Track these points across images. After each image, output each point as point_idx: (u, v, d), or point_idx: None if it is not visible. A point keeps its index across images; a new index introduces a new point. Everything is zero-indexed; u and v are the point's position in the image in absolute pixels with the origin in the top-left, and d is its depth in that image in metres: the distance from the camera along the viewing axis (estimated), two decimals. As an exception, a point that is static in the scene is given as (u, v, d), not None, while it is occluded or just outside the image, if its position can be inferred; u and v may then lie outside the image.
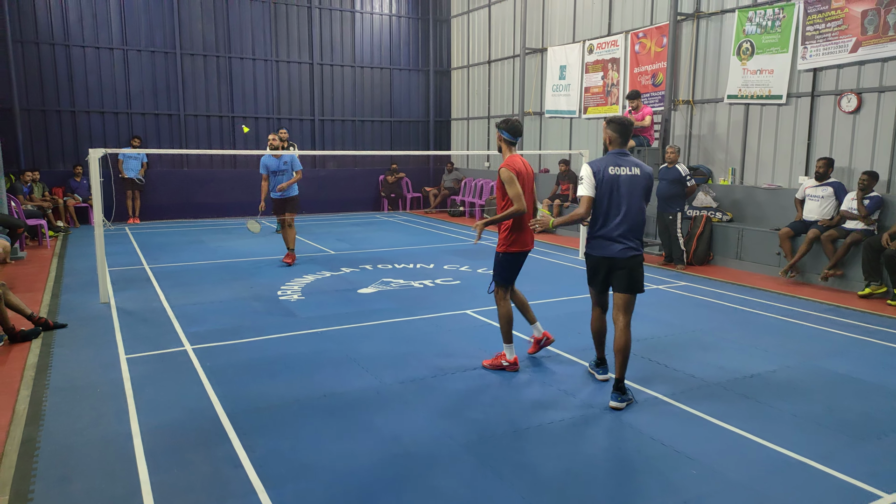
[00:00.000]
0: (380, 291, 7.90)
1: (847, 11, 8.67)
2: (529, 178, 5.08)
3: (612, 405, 4.44)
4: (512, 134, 5.08)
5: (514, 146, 5.15)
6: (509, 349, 5.16)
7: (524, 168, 5.03)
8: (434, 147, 18.41)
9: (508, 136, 5.08)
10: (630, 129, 4.65)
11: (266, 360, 5.37)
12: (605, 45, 12.77)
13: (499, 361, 5.18)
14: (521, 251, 5.10)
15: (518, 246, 5.07)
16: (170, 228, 13.66)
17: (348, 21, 17.05)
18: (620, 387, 4.47)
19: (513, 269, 5.15)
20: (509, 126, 5.07)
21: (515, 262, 5.13)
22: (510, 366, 5.13)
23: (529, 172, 5.10)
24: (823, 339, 6.17)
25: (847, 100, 8.83)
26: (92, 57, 14.29)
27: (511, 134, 5.08)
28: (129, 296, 7.57)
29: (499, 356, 5.21)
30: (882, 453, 3.84)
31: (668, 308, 7.27)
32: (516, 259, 5.12)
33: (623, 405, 4.43)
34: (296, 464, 3.65)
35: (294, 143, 13.61)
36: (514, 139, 5.11)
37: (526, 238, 5.10)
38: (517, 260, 5.13)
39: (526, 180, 5.02)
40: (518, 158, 5.06)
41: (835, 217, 8.42)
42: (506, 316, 5.14)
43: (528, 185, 5.04)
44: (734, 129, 10.49)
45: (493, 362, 5.20)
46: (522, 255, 5.14)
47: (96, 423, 4.16)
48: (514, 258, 5.11)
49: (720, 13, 10.51)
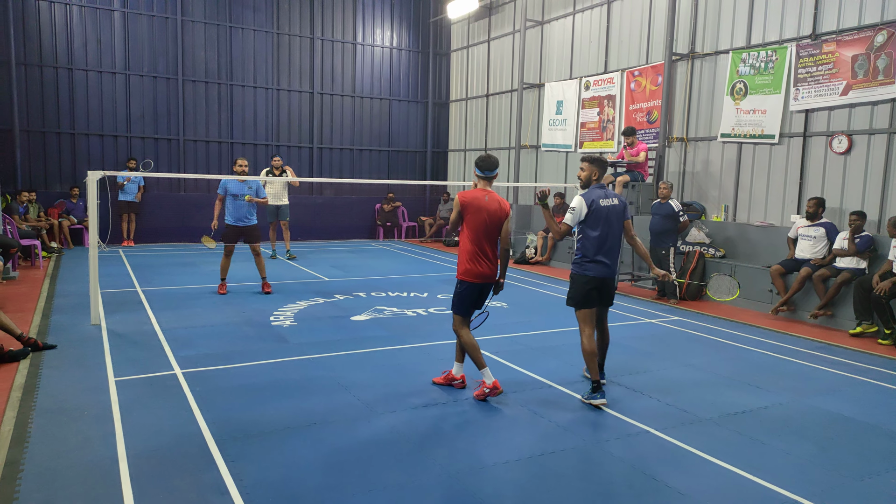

WHAT NEEDS TO BE DONE: Pictures aside, please output the whole listing exactly as it appears above.

OUTPUT BELOW:
Track these points across images. After each image, output each point as point_idx: (u, v, d), or point_idx: None if it is not visible. A point keeps its index across images; a new index introduces a new point. Everything is zero-indexed; u and v are the point's position in the image in absolute pixels with the origin in the top-left, and d is its depth in that image in metres: the distance from the camera along the viewing axis (estimated), two decimals. As an exception, a point that is static in the scene is given as (u, v, d), not None, while it is occluded or just outside the image, if its position can be inferred; u and v may then lie outside the image.
[00:00.000]
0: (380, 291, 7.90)
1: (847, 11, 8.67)
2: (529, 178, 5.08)
3: (612, 405, 4.44)
4: (512, 134, 5.08)
5: (514, 146, 5.15)
6: (509, 349, 5.16)
7: (524, 168, 5.03)
8: (434, 147, 18.41)
9: (508, 136, 5.08)
10: (630, 129, 4.65)
11: (266, 360, 5.37)
12: (605, 45, 12.77)
13: (499, 361, 5.18)
14: (521, 251, 5.10)
15: (518, 246, 5.07)
16: (170, 228, 13.66)
17: (348, 21, 17.05)
18: (620, 387, 4.47)
19: (513, 269, 5.15)
20: (509, 126, 5.07)
21: (515, 262, 5.13)
22: (510, 366, 5.13)
23: (529, 172, 5.10)
24: (823, 339, 6.17)
25: (847, 100, 8.83)
26: (92, 57, 14.29)
27: (511, 134, 5.08)
28: (129, 296, 7.57)
29: (499, 356, 5.21)
30: (882, 453, 3.84)
31: (668, 308, 7.27)
32: (516, 259, 5.12)
33: (623, 405, 4.43)
34: (296, 464, 3.65)
35: (294, 143, 13.61)
36: (514, 139, 5.11)
37: (526, 238, 5.10)
38: (517, 260, 5.13)
39: (526, 180, 5.02)
40: (518, 158, 5.06)
41: (835, 217, 8.42)
42: (506, 316, 5.14)
43: (528, 185, 5.04)
44: (734, 129, 10.49)
45: (493, 362, 5.20)
46: (522, 255, 5.14)
47: (96, 423, 4.16)
48: (514, 258, 5.11)
49: (720, 13, 10.51)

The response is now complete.